DATA FOR PROCESSING Block Start

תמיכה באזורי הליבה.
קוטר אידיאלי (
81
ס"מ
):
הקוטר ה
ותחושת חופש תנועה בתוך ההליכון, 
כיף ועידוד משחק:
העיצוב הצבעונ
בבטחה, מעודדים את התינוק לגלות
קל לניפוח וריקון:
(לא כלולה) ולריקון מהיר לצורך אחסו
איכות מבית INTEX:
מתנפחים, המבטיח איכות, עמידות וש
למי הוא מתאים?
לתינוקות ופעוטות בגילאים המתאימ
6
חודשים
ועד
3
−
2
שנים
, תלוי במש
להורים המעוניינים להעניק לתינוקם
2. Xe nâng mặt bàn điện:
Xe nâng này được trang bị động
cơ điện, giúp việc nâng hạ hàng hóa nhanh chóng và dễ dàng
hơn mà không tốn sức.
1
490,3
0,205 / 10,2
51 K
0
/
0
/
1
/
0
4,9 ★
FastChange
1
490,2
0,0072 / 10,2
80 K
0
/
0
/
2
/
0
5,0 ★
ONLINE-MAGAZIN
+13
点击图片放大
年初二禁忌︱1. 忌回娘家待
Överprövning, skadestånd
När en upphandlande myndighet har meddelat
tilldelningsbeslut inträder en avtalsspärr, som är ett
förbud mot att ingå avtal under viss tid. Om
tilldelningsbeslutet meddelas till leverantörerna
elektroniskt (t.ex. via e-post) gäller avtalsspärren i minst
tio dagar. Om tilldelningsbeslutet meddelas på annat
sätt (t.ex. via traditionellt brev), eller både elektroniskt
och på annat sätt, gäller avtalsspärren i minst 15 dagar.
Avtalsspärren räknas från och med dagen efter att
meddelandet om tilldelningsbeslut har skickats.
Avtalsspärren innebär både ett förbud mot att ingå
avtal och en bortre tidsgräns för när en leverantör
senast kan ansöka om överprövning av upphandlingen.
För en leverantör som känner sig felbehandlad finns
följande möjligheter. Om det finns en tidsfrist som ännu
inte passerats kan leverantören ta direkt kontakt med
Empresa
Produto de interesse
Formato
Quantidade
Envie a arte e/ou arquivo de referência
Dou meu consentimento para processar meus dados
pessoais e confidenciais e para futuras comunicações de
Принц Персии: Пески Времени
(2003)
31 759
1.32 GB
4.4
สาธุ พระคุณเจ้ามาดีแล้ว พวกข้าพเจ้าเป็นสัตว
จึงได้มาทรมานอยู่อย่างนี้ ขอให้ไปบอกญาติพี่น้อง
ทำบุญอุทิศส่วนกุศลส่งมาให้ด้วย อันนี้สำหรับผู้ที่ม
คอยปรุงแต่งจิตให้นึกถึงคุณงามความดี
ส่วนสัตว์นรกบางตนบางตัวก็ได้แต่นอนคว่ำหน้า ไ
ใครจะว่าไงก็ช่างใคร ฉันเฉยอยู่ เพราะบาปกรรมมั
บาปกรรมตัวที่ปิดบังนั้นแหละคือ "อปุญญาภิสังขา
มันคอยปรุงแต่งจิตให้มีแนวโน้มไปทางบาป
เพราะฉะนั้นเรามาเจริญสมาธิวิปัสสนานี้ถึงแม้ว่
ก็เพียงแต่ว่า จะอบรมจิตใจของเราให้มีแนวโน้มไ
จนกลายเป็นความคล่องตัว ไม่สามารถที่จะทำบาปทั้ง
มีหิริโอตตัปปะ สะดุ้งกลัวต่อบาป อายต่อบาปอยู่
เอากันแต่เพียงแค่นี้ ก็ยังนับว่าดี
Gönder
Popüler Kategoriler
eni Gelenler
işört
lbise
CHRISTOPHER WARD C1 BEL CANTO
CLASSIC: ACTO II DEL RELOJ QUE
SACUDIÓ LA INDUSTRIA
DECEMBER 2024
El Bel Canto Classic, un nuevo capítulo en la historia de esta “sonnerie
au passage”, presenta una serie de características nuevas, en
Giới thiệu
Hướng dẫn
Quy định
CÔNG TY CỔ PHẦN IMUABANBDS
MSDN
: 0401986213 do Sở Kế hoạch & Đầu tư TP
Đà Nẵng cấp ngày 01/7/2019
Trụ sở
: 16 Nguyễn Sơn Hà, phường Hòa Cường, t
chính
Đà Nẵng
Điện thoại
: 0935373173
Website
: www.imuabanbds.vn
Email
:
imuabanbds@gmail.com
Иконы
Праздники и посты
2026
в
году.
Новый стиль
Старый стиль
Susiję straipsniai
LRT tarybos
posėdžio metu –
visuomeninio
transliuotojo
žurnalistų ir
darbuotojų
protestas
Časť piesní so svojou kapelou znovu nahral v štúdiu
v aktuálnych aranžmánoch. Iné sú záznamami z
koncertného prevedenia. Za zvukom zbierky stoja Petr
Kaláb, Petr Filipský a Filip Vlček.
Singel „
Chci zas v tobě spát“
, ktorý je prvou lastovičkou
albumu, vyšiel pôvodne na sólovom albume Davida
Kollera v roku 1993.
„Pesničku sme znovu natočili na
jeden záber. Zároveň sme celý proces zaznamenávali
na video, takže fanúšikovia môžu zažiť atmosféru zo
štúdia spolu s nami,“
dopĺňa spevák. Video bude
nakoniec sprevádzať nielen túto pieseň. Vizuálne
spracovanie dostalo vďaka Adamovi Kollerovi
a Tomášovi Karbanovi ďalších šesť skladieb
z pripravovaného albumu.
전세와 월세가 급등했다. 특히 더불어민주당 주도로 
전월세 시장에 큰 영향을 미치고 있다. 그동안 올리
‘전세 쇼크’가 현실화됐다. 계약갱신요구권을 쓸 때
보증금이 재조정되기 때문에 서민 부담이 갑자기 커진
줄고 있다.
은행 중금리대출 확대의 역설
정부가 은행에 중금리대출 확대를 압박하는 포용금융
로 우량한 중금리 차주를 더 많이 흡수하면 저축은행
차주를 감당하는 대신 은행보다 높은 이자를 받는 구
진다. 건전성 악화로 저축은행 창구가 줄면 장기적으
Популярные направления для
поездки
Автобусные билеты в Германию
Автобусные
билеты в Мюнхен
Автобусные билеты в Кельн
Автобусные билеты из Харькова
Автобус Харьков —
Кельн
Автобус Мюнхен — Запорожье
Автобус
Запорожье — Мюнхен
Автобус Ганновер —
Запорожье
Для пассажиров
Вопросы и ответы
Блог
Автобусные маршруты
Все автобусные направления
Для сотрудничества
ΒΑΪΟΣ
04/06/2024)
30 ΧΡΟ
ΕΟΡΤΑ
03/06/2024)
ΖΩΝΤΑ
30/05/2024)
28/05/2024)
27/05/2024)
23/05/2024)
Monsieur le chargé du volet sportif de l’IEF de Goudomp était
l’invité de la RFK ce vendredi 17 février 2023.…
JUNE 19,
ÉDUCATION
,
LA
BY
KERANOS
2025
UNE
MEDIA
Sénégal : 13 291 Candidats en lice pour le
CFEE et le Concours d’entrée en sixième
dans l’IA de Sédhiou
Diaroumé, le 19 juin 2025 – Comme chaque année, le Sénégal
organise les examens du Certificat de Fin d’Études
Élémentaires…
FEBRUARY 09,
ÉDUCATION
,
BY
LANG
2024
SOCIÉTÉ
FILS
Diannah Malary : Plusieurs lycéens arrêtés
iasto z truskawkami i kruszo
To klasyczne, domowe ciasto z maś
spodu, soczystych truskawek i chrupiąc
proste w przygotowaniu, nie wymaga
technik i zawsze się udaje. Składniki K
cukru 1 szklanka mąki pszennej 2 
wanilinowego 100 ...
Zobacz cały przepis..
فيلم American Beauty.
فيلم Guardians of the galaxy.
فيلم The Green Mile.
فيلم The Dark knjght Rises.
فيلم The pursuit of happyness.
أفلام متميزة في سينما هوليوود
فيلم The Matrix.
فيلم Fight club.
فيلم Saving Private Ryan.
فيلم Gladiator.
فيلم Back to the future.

DATA FOR PROCESSING Block End

_PROBLEM TO WORK ON_: Up to and including the line with "elektroniskt (t.ex. via", please return the records exactly, beginning from their first line.

_ANSWER_:
תמיכה באזורי הליבה.
קוטר אידיאלי (
81
ס"מ
):
הקוטר ה
ותחושת חופש תנועה בתוך ההליכון, 
כיף ועידוד משחק:
העיצוב הצבעונ
בבטחה, מעודדים את התינוק לגלות
קל לניפוח וריקון:
(לא כלולה) ולריקון מהיר לצורך אחסו
איכות מבית INTEX:
מתנפחים, המבטיח איכות, עמידות וש
למי הוא מתאים?
לתינוקות ופעוטות בגילאים המתאימ
6
חודשים
ועד
3
−
2
שנים
, תלוי במש
להורים המעוניינים להעניק לתינוקם
2. Xe nâng mặt bàn điện:
Xe nâng này được trang bị động
cơ điện, giúp việc nâng hạ hàng hóa nhanh chóng và dễ dàng
hơn mà không tốn sức.
1
490,3
0,205 / 10,2
51 K
0
/
0
/
1
/
0
4,9 ★
FastChange
1
490,2
0,0072 / 10,2
80 K
0
/
0
/
2
/
0
5,0 ★
ONLINE-MAGAZIN
+13
点击图片放大
年初二禁忌︱1. 忌回娘家待
Överprövning, skadestånd
När en upphandlande myndighet har meddelat
tilldelningsbeslut inträder en avtalsspärr, som är ett
förbud mot att ingå avtal under viss tid. Om
tilldelningsbeslutet meddelas till leverantörerna
elektroniskt (t.ex. via e-post) gäller avtalsspärren i minst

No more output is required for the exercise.